Second, egocentrism. People are likely to think they don’t need to be amplified, because they can hear their own voice perfectly well. Perspective-taking is difficult––how do you know what another person is experiencing? One trick our minds use to solve this problem is to start by assuming that other people’s experiences are just like ours, and then adjust from there. But studies consistently find that we don’t adjust enough, and the further other people’s experiences get from our own, the less accurate we are at understanding them. That’s why the person who ditches the mic with a blasé “Everybody can hear me, right?” is so often wrong.

And third, your own skull. Your voice sounds upsettingly different when you hear it amplified. That’s because you usually hear yourself talking as a mixture of vibrations through the air and vibrations through the bones in your head, and the bone vibrations sound deeper and richer than the air vibrations. When you speak into a microphone, however, you mainly hear the air vibrations that come out of the speakers, which sound thinner and more annoying than you’re used to. (If you want to hear what the bone vibrations sound like, try speaking while plugging your ears.) So people’s immediate reaction upon hearing their amplified voice may well be to think, “Oh God, that sounds bad,” and reflexively move the microphone further away.

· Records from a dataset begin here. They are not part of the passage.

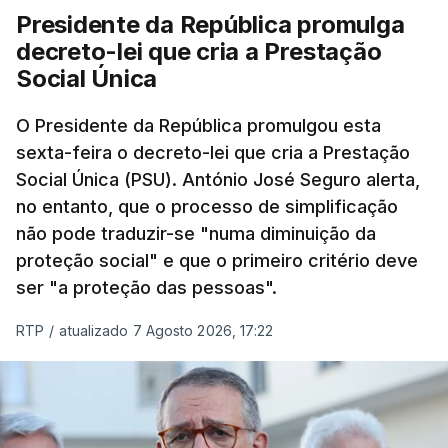
Presidente da República promulga
decreto-lei que cria a Prestação
Social Única
O Presidente da República promulgou esta
sexta-feira o decreto-lei que cria a Prestação
Social Única (PSU). António José Seguro alerta,
no entanto, que o processo de simplificação
não pode traduzir-se "numa diminuição da
proteção social" e que o primeiro critério deve
ser "a proteção das pessoas".
RTP
/
atualizado 7 Agosto 2026, 17:22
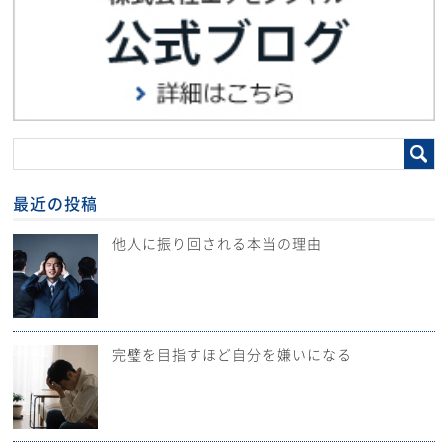
最近の投稿
他人に振り回される本当の理由
完璧を目指すほど自分を嫌いになる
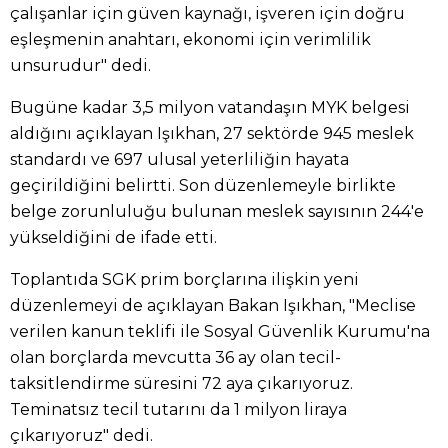
çalışanlar için güven kaynağı, işveren için doğru
eşleşmenin anahtarı, ekonomi için verimlilik
unsurudur" dedi.
Bugüne kadar 3,5 milyon vatandaşın MYK belgesi
aldığını açıklayan Işıkhan, 27 sektörde 945 meslek
standardı ve 697 ulusal yeterliliğin hayata
geçirildiğini belirtti. Son düzenlemeyle birlikte
belge zorunluluğu bulunan meslek sayısının 244'e
yükseldiğini de ifade etti.
Toplantıda SGK prim borçlarına ilişkin yeni
düzenlemeyi de açıklayan Bakan Işıkhan, "Meclise
verilen kanun teklifi ile Sosyal Güvenlik Kurumu'na
olan borçlarda mevcutta 36 ay olan tecil-
taksitlendirme süresini 72 aya çıkarıyoruz.
Teminatsız tecil tutarını da 1 milyon liraya
çıkarıyoruz" dedi.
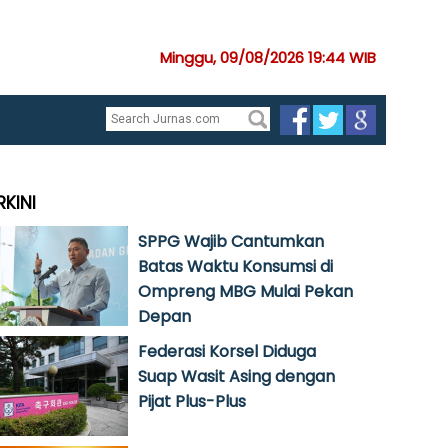
Minggu, 09/08/2026 19:44 WIB
RKINI
SPPG Wajib Cantumkan
Batas Waktu Konsumsi di
Ompreng MBG Mulai Pekan
Depan
Federasi Korsel Diduga
Suap Wasit Asing dengan
Pijat Plus-Plus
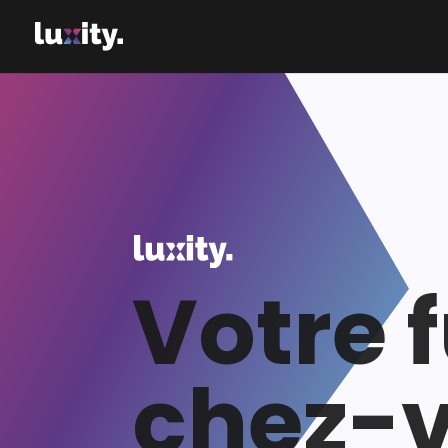
Votre 
chez-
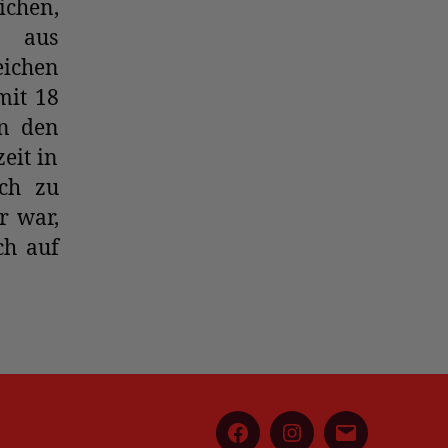
ichen,
n aus
ichen
mit 18
en den
eit in
och zu
r war,
ch auf
Facebook
Instagram
E-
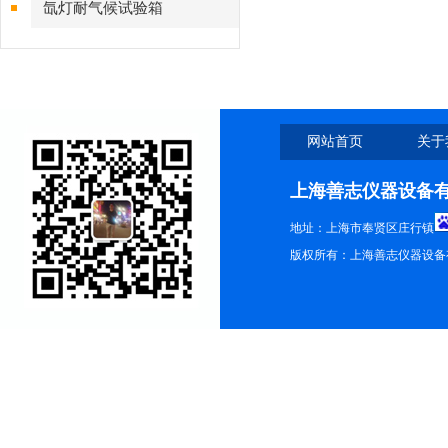
氙灯耐气候试验箱
网站首页
关于
上海善志仪器设备
地址：上海市奉贤区庄行镇
版权所有：上海善志仪器设备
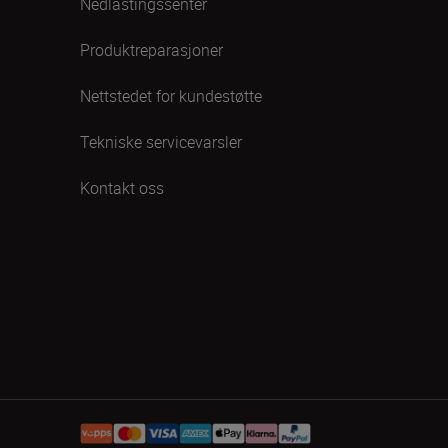
Nedlastingssenter
Produktreparasjoner
Nettstedet for kundestøtte
Tekniske servicevarsler
Kontakt oss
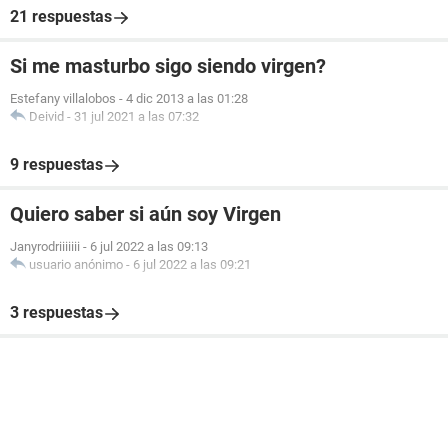
21 respuestas
Si me masturbo sigo siendo virgen?
Estefany villalobos
-
4 dic 2013 a las 01:28
Deivid
-
31 jul 2021 a las 07:32
9 respuestas
Quiero saber si aún soy Virgen
Janyrodriiiiiii
-
6 jul 2022 a las 09:13
usuario anónimo
-
6 jul 2022 a las 09:21
3 respuestas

The real villain ruining everyone’s weddings, though, is not inside your head. No, it’s Bob Barker, the late host of the game show The Price Is Right, may he rest in peace. For 35 years he was on TV most days holding that damn telescoping baton of a microphone approximately four football fields away from his mouth, demonstrating calamitous technique to an unsuspecting American public. Yes, he could be heard just fine over the air, even as he flouted the world’s most perfect piece of advice—but that’s only because he was working with professional equipment. You see, Barker held a condenser microphone (a Sony ECM-51, to be precise, according to one extremely devoted fan), which is more sensitive than the dynamic microphones laypeople are likely to encounter in the wild. And he was working in a studio where engineers could adjust his levels as needed. That gave him the godlike power to tilt his mic gently toward contestants from a waist-high grip, like he was half-heartedly casting a spell with a magic wand, and still pick up their voice while they chatted at the Big Wheel. We mortals do not have such a luxury. Instead of admonishing us to spay and neuter our pets, he should have warned us not to follow his example.

So yes, don’t sweat the small stuff, whatever the small stuff is. Know thyself, whoever you are. Probably don’t live every day like it’s your last, though do have plenty of fun. And when the time comes to share your own advice with the world, please remember to position your mouth roughly three inches from the microphone before speaking.